- DATA:

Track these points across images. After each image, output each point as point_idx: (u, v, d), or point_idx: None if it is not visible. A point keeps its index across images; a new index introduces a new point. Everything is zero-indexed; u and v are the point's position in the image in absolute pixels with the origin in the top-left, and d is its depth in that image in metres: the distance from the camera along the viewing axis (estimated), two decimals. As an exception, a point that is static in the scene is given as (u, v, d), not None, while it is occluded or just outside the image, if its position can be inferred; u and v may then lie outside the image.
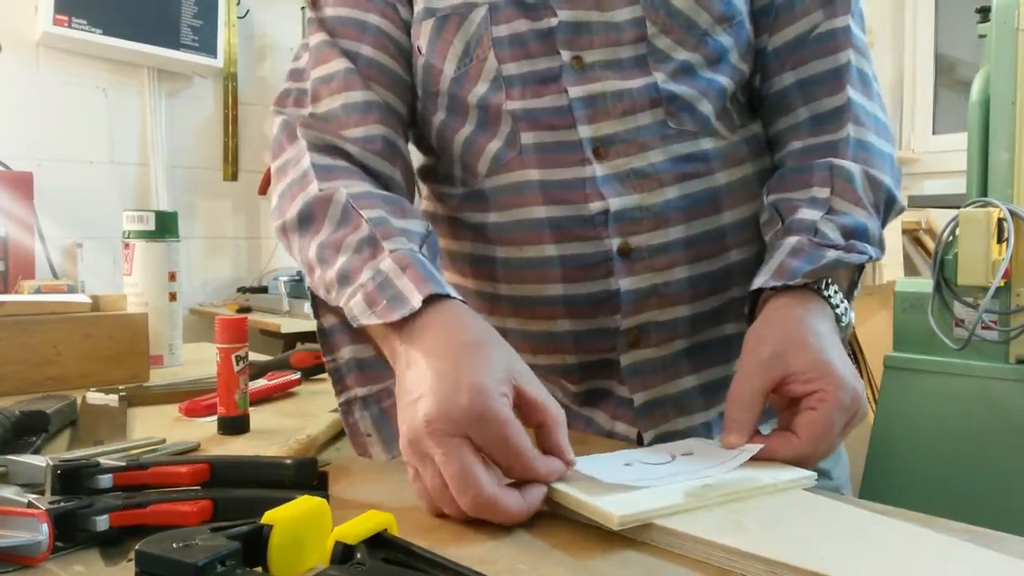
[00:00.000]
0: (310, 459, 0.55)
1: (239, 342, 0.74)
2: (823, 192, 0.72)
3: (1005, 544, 0.48)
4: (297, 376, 0.96)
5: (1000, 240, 1.95)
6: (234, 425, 0.75)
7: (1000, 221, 1.94)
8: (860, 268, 0.72)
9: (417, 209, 0.75)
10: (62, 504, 0.46)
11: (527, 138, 0.74)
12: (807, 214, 0.71)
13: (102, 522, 0.47)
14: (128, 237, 1.10)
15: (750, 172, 0.78)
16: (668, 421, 0.77)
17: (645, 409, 0.77)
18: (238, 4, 2.66)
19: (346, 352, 0.69)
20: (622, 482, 0.52)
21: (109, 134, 2.45)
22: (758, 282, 0.68)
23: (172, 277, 1.12)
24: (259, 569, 0.40)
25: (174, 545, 0.37)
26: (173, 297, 1.12)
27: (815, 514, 0.51)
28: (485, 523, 0.51)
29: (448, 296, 0.60)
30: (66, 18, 2.23)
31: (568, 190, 0.73)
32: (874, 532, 0.48)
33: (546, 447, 0.54)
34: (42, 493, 0.49)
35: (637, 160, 0.73)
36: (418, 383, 0.54)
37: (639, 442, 0.77)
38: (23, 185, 2.10)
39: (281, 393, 0.93)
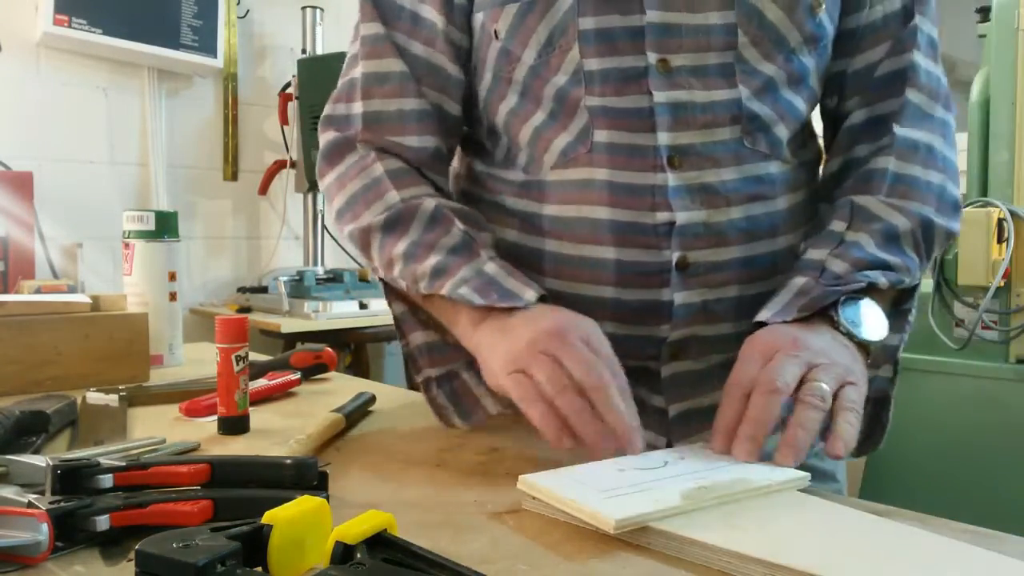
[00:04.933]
0: (310, 459, 0.55)
1: (239, 342, 0.74)
2: (840, 226, 0.72)
3: (1005, 544, 0.48)
4: (297, 376, 0.96)
5: (1000, 240, 1.95)
6: (234, 425, 0.75)
7: (1000, 221, 1.94)
8: (905, 291, 0.72)
9: (487, 223, 0.78)
10: (62, 504, 0.46)
11: (600, 136, 0.73)
12: (815, 254, 0.71)
13: (102, 522, 0.47)
14: (128, 237, 1.10)
15: (804, 199, 0.78)
16: (698, 432, 0.76)
17: (679, 420, 0.76)
18: (238, 4, 2.66)
19: (416, 337, 0.80)
20: (618, 486, 0.52)
21: (109, 134, 2.45)
22: (761, 316, 0.68)
23: (172, 277, 1.12)
24: (259, 569, 0.40)
25: (174, 545, 0.37)
26: (173, 297, 1.12)
27: (812, 515, 0.52)
28: (485, 523, 0.51)
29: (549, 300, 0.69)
30: (66, 18, 2.23)
31: (636, 196, 0.72)
32: (872, 533, 0.48)
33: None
34: (42, 493, 0.49)
35: (710, 175, 0.72)
36: (513, 328, 0.66)
37: None
38: (23, 185, 2.10)
39: (281, 393, 0.93)
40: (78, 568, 0.45)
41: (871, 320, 0.67)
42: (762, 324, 0.68)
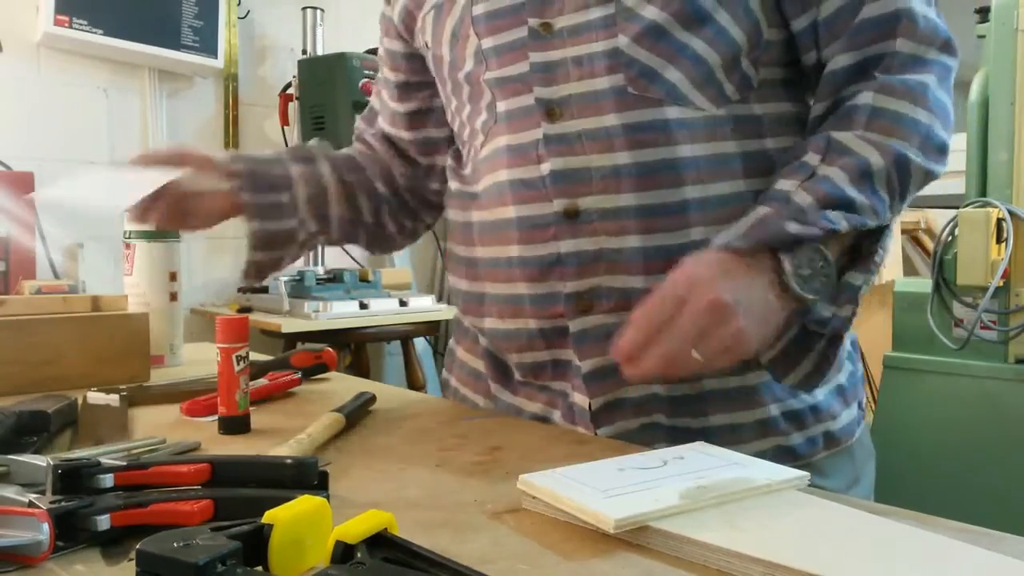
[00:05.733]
0: (310, 459, 0.55)
1: (240, 342, 0.74)
2: (814, 159, 0.70)
3: (1005, 544, 0.48)
4: (297, 376, 0.96)
5: (999, 240, 1.95)
6: (235, 425, 0.75)
7: (999, 221, 1.94)
8: (871, 233, 0.69)
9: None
10: (63, 504, 0.46)
11: (501, 106, 0.79)
12: (784, 184, 0.69)
13: (103, 522, 0.47)
14: (129, 237, 1.11)
15: (732, 151, 0.74)
16: (619, 389, 0.76)
17: (593, 376, 0.76)
18: (239, 5, 2.66)
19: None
20: (617, 485, 0.53)
21: (110, 134, 2.45)
22: (715, 241, 0.68)
23: (173, 277, 1.12)
24: (260, 568, 0.40)
25: (175, 545, 0.37)
26: (174, 297, 1.12)
27: (811, 515, 0.52)
28: (485, 523, 0.51)
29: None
30: (67, 18, 2.23)
31: (524, 153, 0.76)
32: (871, 533, 0.49)
33: None
34: (43, 493, 0.49)
35: (591, 122, 0.73)
36: None
37: (590, 412, 0.76)
38: (24, 185, 2.10)
39: (281, 393, 0.93)
40: (79, 568, 0.45)
41: (821, 272, 0.66)
42: None
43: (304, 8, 2.68)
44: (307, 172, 0.93)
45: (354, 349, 2.53)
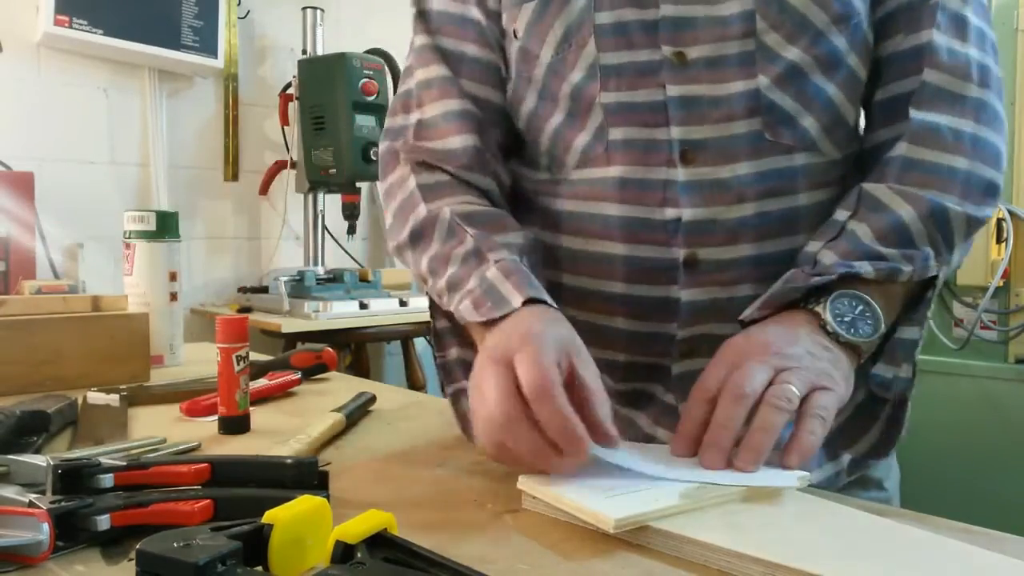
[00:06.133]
0: (310, 459, 0.55)
1: (240, 342, 0.74)
2: (843, 215, 0.68)
3: (1005, 544, 0.48)
4: (297, 376, 0.96)
5: (999, 240, 1.95)
6: (235, 424, 0.75)
7: (999, 221, 1.94)
8: (923, 283, 0.67)
9: (515, 222, 0.76)
10: (63, 504, 0.46)
11: (615, 133, 0.72)
12: (812, 245, 0.68)
13: (103, 521, 0.47)
14: (129, 237, 1.11)
15: (835, 194, 0.73)
16: None
17: None
18: (239, 5, 2.66)
19: (454, 352, 0.78)
20: (617, 485, 0.53)
21: (110, 134, 2.45)
22: (743, 315, 0.67)
23: (173, 277, 1.12)
24: (260, 568, 0.40)
25: (175, 544, 0.37)
26: (174, 297, 1.12)
27: (811, 515, 0.52)
28: (485, 523, 0.51)
29: (544, 301, 0.65)
30: (67, 18, 2.23)
31: (647, 191, 0.71)
32: (872, 533, 0.49)
33: (587, 421, 0.55)
34: (43, 493, 0.49)
35: (724, 171, 0.69)
36: (488, 345, 0.61)
37: None
38: (24, 185, 2.10)
39: (281, 393, 0.93)
40: (79, 568, 0.45)
41: (863, 315, 0.63)
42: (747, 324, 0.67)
43: (304, 8, 2.68)
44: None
45: (354, 349, 2.53)
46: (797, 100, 0.70)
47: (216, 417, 0.76)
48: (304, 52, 2.67)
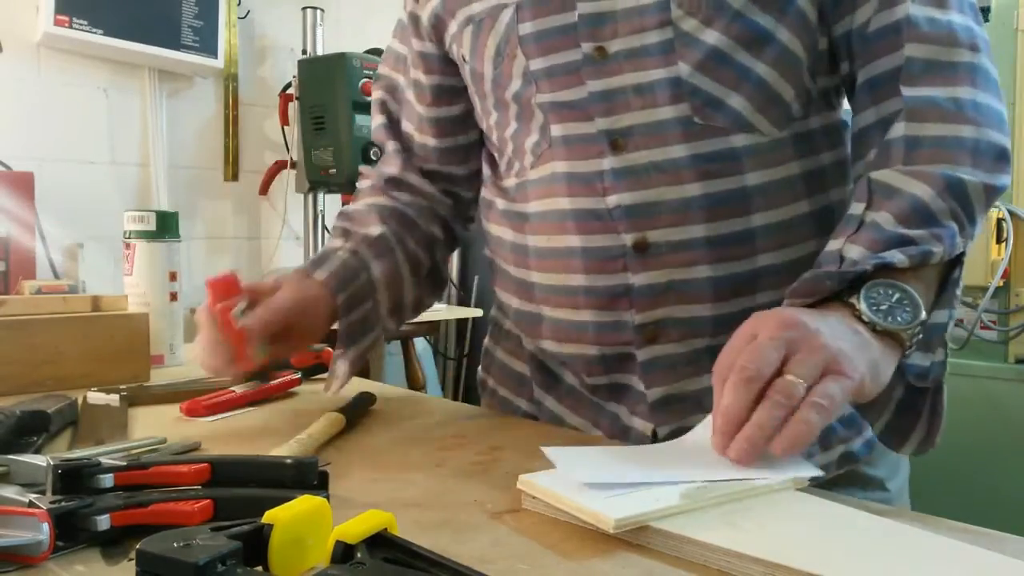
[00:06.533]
0: (310, 459, 0.55)
1: (233, 295, 0.73)
2: (858, 208, 0.66)
3: (1005, 544, 0.48)
4: (297, 376, 0.96)
5: (999, 240, 1.95)
6: (261, 375, 0.75)
7: (999, 221, 1.94)
8: (951, 262, 0.65)
9: (375, 219, 0.90)
10: (63, 504, 0.46)
11: (556, 130, 0.76)
12: (834, 243, 0.66)
13: (103, 521, 0.47)
14: (129, 237, 1.11)
15: (795, 172, 0.73)
16: (684, 417, 0.75)
17: (659, 404, 0.76)
18: (239, 5, 2.66)
19: None
20: (616, 482, 0.53)
21: (110, 134, 2.45)
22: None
23: (173, 277, 1.12)
24: (260, 568, 0.40)
25: (175, 544, 0.37)
26: (174, 297, 1.12)
27: (812, 515, 0.52)
28: (485, 523, 0.51)
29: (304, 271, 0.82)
30: (67, 18, 2.23)
31: (587, 183, 0.74)
32: (872, 533, 0.49)
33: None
34: (43, 492, 0.49)
35: (657, 154, 0.71)
36: None
37: (653, 438, 0.76)
38: (24, 185, 2.10)
39: (281, 393, 0.93)
40: (79, 568, 0.45)
41: (900, 303, 0.61)
42: None
43: (304, 8, 2.69)
44: (387, 270, 0.87)
45: (354, 349, 2.52)
46: (722, 82, 0.71)
47: (216, 417, 0.76)
48: (304, 52, 2.67)
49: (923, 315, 0.60)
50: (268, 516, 0.41)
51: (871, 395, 0.59)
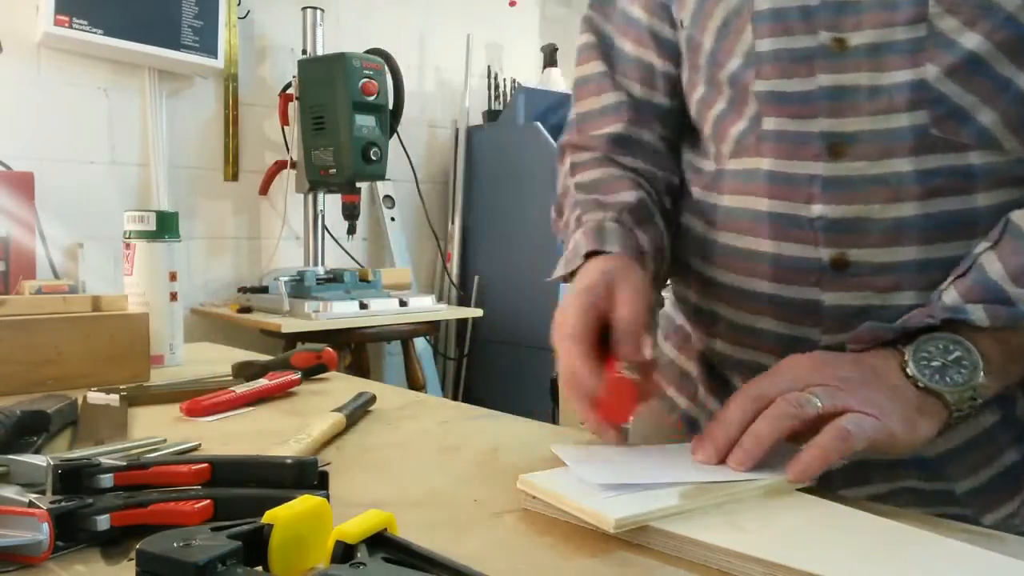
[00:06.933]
0: (311, 459, 0.55)
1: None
2: (982, 246, 0.61)
3: (1005, 544, 0.48)
4: (297, 376, 0.96)
5: (1000, 240, 1.94)
6: None
7: (1000, 221, 1.93)
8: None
9: (630, 183, 0.79)
10: (63, 504, 0.46)
11: (768, 124, 0.69)
12: (946, 281, 0.61)
13: (103, 521, 0.47)
14: (129, 237, 1.11)
15: (1018, 196, 0.64)
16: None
17: None
18: (239, 5, 2.66)
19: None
20: (617, 482, 0.53)
21: (110, 134, 2.45)
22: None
23: (173, 277, 1.12)
24: (260, 568, 0.40)
25: (175, 544, 0.37)
26: (174, 297, 1.12)
27: (812, 515, 0.52)
28: (485, 523, 0.51)
29: (606, 252, 0.69)
30: (67, 19, 2.23)
31: (793, 186, 0.67)
32: (872, 533, 0.48)
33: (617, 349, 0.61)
34: (43, 493, 0.49)
35: (880, 166, 0.63)
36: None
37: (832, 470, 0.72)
38: (24, 185, 2.10)
39: (281, 393, 0.93)
40: (79, 568, 0.45)
41: (958, 362, 0.56)
42: None
43: (304, 8, 2.69)
44: (654, 237, 0.77)
45: (354, 349, 2.53)
46: (974, 92, 0.62)
47: (217, 417, 0.76)
48: (304, 52, 2.67)
49: (980, 379, 0.56)
50: (268, 516, 0.41)
51: (904, 449, 0.56)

- EXERCISE INSTRUCTIONS: Each line above that falls between the line with "29: (448, 296, 0.60)" and the line with "42: (762, 324, 0.68)" should be printed exactly, together with those two lines, but the pictures should not.

- RESPONSE:
29: (448, 296, 0.60)
30: (66, 18, 2.23)
31: (568, 190, 0.73)
32: (874, 532, 0.48)
33: (546, 447, 0.54)
34: (42, 493, 0.49)
35: (637, 160, 0.73)
36: (418, 383, 0.54)
37: (639, 442, 0.77)
38: (23, 185, 2.10)
39: (281, 393, 0.93)
[00:04.933]
0: (310, 459, 0.55)
1: (239, 342, 0.74)
2: (840, 226, 0.72)
3: (1005, 544, 0.48)
4: (297, 376, 0.96)
5: (1000, 240, 1.95)
6: (234, 425, 0.75)
7: (1000, 221, 1.94)
8: (905, 291, 0.72)
9: (487, 223, 0.78)
10: (62, 504, 0.46)
11: (600, 136, 0.73)
12: (815, 254, 0.71)
13: (102, 522, 0.47)
14: (128, 237, 1.10)
15: (804, 199, 0.78)
16: (698, 432, 0.76)
17: (679, 420, 0.76)
18: (238, 4, 2.66)
19: (416, 337, 0.80)
20: (618, 486, 0.52)
21: (109, 134, 2.45)
22: (761, 316, 0.68)
23: (172, 277, 1.12)
24: (259, 569, 0.40)
25: (174, 545, 0.37)
26: (173, 297, 1.12)
27: (812, 515, 0.52)
28: (485, 523, 0.51)
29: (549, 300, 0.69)
30: (66, 18, 2.23)
31: (636, 196, 0.72)
32: (872, 533, 0.48)
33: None
34: (42, 493, 0.49)
35: (710, 175, 0.72)
36: (513, 328, 0.66)
37: None
38: (23, 185, 2.10)
39: (281, 393, 0.93)
40: (78, 568, 0.45)
41: (871, 320, 0.67)
42: (762, 324, 0.68)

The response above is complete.